Senator John Sidney McCain III died at his ranch near Sedona, Arizona, on August 25, 2018. He was 81. Senator McCain’s survivors include his wife, mother (age 106), brother, sister, seven children, and five grandchildren. He had been routinely treated with radiation and chemotherapy for a brain tumor known as glioblastoma, a cancer he had been battling since its discovery in 2017. As a son and grandson of four-star admirals who were his heroes, Senator McCain established an impressive leadership record by dedicating his life to service.
After completing high school, John McCain decided to follow the footsteps of his father and grandfather by entering the United States Naval Academy in Annapolis, MD Ensign McCain learned to fly attack jets at the Naval Air Station in Pensacola, FL.
John McCain wrote six books, all with themes of courage.
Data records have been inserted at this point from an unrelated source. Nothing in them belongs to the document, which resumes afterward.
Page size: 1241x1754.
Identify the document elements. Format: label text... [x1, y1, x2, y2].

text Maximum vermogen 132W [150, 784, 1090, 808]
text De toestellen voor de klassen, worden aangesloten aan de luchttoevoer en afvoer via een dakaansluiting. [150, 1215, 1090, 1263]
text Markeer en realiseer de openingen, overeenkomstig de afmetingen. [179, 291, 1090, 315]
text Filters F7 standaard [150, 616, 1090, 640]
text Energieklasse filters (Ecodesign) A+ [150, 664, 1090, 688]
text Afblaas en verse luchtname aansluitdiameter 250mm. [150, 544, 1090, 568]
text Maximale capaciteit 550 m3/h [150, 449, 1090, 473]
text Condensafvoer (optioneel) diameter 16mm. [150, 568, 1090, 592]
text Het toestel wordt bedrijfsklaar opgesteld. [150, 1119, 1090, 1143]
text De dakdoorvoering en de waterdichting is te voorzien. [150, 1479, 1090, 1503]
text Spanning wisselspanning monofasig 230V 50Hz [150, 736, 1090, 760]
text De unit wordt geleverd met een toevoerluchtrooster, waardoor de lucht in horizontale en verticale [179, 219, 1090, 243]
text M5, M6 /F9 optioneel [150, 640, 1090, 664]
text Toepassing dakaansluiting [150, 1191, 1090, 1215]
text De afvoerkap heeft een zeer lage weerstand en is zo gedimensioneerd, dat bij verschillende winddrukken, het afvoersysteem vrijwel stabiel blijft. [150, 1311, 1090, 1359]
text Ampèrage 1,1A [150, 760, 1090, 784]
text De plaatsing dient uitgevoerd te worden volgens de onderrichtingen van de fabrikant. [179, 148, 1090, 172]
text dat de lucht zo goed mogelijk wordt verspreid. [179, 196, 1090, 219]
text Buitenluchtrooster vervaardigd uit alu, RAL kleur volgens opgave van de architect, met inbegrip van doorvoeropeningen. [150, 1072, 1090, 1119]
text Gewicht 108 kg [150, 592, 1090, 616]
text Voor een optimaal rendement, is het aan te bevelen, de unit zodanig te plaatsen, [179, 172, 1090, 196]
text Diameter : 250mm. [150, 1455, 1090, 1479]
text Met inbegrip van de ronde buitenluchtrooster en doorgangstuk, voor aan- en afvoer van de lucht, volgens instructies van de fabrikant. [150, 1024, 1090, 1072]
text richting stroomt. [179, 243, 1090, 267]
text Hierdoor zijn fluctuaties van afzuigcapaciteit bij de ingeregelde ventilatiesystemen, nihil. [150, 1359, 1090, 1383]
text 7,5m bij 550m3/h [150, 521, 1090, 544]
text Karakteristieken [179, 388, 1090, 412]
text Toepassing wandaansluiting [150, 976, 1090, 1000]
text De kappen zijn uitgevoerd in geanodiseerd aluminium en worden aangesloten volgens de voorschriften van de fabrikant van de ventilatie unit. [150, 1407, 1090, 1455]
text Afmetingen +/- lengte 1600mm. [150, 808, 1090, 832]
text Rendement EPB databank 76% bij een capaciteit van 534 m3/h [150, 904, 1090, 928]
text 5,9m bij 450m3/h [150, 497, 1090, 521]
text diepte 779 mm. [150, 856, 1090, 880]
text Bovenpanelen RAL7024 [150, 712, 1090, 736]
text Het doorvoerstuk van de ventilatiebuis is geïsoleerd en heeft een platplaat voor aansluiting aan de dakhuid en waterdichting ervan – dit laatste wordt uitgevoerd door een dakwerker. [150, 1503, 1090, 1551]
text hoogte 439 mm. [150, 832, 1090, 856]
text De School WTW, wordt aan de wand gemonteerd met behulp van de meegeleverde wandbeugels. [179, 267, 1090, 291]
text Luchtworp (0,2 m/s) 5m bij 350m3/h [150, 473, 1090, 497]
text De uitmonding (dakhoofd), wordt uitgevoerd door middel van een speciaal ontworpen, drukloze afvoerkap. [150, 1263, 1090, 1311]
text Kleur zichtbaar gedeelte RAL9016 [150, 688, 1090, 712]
Ensign McCain was the true embodiment of courage: a war hero broken in body, but not in spirit. While in the Navy, Ensign McCain was shot down over Hanoi and was imprisoned by the Viet Cong. Since his father was the commander of all American forces in the Pacific, McCain became the most famous prisoner of war in Vietnam. Ensign McCain rejected early release in order to maintain his honor, avoid creating enemy propaganda, and to ensure that his fellow prisoners did not lose hope. After undergoing regular beatings and solitary confinement for two years, Ensign McCain returned home permanently disabled, suffering from broken arms and a shattered leg.
After months of rehabilitation, Ensign McCain became the Navy’s Senate liaison, a position his father had once held. His future in the Navy was limited by his physical disabilities. With his mother’s encouragement, Ensign McCain retired as a navy captain in 1981, to begin his political career.
John McCain served two terms in the House of Representatives, from 1983 to 1987, and six terms in the Senate. Although initially a Reagan Republican, Senator McCain became a maverick who shocked his party’s leaders by compromising with Democrats.
He ran for president twice, losing to George W. Bush in 2000 and Barack Obama in 2008.
“Few of us have been tested the way John once was, or required to show the kind of courage that he did,” Barack Obama said during Senator McCain’s funeral on September first. “But all of us can aspire to the courage to put the greater good above our own. At John’s best, he showed us what that means.”
Skylar Hines, a junior at Cardinal Newman, said:
“I will remember Senator John McCain for his courageous service. He withstood immense physical and emotional suffering in the Hanoi Hilton for five years during the Vietnam War and refused when he was offered the chance to go free because he would not leave until the soldiers who were captured before him were freed. Then, when he returned home, he continued to dedicate his life to his country as a politician. I admire his willingness to place his country over party—he did what he believed was right even if his party disagreed with him. I admire his honesty too. He was willing to own up to his mistakes.”
Skylar Hines additionally said, “I think Senator McCain’s most important life lesson for young people today is resilience. He refused to let his experiences in Vietnam destroy him—instead he grew stronger and committed himself to continue serving his country. He did what he thought was right even if it was not popular and admitted his mistakes. Both earned him sharp criticism at times, but he persisted.”
Senator McCain’s service, duty, honor, sacrifice, and love for his country will not be forgotten.